At some point, Congress will turn its attention to the
reauthorization of Amtrak, and it will be in this venue that the
future of rail passenger service will be decided. In the year that I
have been here, I have been struck by the amount of attention that
Amtrak generates without real progress occurring in addressing the
long-term funding problems that everyone knows exist. I realize that
Amtrak is partly to blame for this paralysis of action; recurring
crises distract us from the central issues that should be discussed.
I know that Amtrak for too long had been engaged in the charade of
pleasing its detractors by endorsing the concept of self-sufficiency.
Let me be clear, however, that despite the best management that could
be brought to this railroad, without support for a realistic
investment over the next few years, we will always remain on the edge
and the problem will grow worse, risking a real disaster either
physically and/or financially. The lack of a detailed policy will
soon produce unwanted consequences.
You have before you Amtrak's five-year strategic plan. I believe it
is both a practical and pragmatic plan that shows what needs to be
done and what can be accomplished with a consistent level of funding
from FY04 through FY08. We will stabilize Amtrak and bring the
railroad up to a state of good repair. If fully executed, our
equipment will be in good condition - and on regular maintenance
cycles which means improved reliability and utilization, and the
backlog of critical needs to our Amtrak infrastructure will be
significantly reduced. Regardless of what policymakers decide is the
future for Amtrak or rail passenger service in the United States, I
would argue that the steps outlined in the five-year plan are
essential and would have to be done in any case. The first down
payment on that plan would be in FY04.
Our plan also represents the least expensive and least disruptive
course of action for the Congress. Unfortunately, in the past few
years, a troubling pattern has emerged of creating new oversight
responsibilities as a substitute for a real discussion on the issue.

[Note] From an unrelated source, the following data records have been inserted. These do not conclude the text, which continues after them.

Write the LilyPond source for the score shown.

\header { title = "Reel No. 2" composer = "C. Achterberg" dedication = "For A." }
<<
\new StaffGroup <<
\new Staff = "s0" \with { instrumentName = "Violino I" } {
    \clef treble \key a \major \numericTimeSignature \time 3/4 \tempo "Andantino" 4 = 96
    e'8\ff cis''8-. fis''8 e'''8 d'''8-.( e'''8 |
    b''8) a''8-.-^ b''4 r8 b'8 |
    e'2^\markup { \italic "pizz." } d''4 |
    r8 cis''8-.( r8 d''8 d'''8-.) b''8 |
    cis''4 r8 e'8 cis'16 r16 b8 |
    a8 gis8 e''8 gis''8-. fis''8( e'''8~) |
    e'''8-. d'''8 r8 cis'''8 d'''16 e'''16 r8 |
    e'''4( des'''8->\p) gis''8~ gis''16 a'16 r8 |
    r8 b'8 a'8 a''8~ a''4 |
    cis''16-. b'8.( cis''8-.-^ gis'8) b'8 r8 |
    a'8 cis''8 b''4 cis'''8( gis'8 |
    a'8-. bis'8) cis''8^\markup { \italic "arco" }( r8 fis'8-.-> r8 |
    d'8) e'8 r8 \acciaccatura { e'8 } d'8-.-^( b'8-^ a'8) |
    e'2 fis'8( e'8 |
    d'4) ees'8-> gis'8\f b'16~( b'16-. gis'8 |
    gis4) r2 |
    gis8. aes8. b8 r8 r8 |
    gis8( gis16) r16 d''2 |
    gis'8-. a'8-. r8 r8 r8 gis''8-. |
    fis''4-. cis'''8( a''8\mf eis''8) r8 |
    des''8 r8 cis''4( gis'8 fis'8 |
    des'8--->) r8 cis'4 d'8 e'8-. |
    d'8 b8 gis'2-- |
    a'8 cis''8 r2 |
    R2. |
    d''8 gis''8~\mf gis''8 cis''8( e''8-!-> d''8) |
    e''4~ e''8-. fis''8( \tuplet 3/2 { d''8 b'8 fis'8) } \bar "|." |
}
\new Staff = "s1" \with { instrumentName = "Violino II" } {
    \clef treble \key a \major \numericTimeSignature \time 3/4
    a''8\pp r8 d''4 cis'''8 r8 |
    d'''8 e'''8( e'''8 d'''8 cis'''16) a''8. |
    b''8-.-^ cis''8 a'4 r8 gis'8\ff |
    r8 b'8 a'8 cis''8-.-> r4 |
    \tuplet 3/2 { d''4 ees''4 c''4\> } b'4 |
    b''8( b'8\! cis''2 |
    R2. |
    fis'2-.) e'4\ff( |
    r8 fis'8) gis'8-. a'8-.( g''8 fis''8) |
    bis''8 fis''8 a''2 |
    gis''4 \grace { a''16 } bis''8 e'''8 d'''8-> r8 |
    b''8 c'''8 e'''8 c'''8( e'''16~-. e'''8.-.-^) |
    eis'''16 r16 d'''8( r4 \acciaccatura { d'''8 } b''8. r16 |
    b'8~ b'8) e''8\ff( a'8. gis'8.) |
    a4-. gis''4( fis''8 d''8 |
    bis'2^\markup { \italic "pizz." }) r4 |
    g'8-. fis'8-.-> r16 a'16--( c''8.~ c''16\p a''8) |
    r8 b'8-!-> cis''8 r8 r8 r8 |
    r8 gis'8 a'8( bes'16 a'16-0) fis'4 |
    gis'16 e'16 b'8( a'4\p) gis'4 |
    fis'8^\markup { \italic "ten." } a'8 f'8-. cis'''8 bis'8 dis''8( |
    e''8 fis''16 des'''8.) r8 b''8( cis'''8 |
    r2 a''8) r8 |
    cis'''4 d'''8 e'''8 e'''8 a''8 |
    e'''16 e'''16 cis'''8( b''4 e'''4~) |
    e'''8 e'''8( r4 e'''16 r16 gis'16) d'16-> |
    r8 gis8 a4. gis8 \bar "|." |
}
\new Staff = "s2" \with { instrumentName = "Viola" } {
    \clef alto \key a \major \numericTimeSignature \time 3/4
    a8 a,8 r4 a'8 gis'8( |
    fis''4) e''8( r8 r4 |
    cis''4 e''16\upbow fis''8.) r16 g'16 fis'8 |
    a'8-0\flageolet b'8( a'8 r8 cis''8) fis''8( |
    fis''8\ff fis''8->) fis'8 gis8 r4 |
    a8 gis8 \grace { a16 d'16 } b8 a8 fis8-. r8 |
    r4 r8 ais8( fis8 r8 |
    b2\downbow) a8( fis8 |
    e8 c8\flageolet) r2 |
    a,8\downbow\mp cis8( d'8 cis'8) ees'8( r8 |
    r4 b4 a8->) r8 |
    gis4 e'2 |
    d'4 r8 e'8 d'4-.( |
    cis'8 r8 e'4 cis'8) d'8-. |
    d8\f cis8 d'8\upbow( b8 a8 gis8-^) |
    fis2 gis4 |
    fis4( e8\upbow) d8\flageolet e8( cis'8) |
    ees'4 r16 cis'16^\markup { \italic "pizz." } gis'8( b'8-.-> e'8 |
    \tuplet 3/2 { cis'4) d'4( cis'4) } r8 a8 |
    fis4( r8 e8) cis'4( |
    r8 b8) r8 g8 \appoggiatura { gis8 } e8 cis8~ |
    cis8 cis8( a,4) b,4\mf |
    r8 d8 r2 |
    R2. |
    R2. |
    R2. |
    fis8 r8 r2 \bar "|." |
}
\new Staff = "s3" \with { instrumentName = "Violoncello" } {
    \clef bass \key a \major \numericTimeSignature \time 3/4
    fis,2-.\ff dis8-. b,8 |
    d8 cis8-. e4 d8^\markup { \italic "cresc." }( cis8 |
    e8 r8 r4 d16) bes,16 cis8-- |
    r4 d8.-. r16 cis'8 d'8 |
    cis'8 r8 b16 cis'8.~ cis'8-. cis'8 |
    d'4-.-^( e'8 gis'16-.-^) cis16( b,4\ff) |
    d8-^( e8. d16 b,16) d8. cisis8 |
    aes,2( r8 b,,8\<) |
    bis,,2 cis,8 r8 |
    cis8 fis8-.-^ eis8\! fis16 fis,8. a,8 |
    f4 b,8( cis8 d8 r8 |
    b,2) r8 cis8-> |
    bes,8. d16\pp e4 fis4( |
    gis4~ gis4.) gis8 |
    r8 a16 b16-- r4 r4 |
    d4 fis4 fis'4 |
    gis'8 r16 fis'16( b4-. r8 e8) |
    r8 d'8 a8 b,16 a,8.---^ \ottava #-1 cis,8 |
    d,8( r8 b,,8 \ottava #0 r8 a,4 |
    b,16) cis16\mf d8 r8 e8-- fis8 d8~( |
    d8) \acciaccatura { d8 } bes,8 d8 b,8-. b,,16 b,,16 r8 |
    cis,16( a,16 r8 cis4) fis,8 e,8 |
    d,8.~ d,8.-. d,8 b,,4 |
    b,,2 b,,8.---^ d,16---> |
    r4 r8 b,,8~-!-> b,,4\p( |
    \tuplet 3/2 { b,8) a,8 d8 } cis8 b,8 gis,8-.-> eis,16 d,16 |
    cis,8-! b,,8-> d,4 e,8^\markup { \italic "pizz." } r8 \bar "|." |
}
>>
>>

This is a "mugs game," a distraction with no real benefit to anyone
unless the goal is to interfere with this company reaching fiscal
stability and a state-of-good-repair. Repairing and improving this
railroad is the Board's and my immediate goal and is in everyone's
interest. We have a five-year plan that will accomplish this, and I
am asking for your support and leadership as we move forward. I would
urge you to consider this plan in the broader context of Amtrak's
reauthorization where it really should be done and end this
stutter-step practice of reforming Amtrak through the annual
appropriations process. Whatever you ultimately decide to do, I would
argue that what is proposed in the plan will have to be done in any
event and it will be the least costly option. The railroad must be
stabilized and the asset improved -- regardless. Taking these steps
will provide clear guidance, goals and objectives that will help all
of us to avoid these regular and recurring crises that have become so
tiresome. If we fail to take these steps now and address these
issues, the results could be disastrous.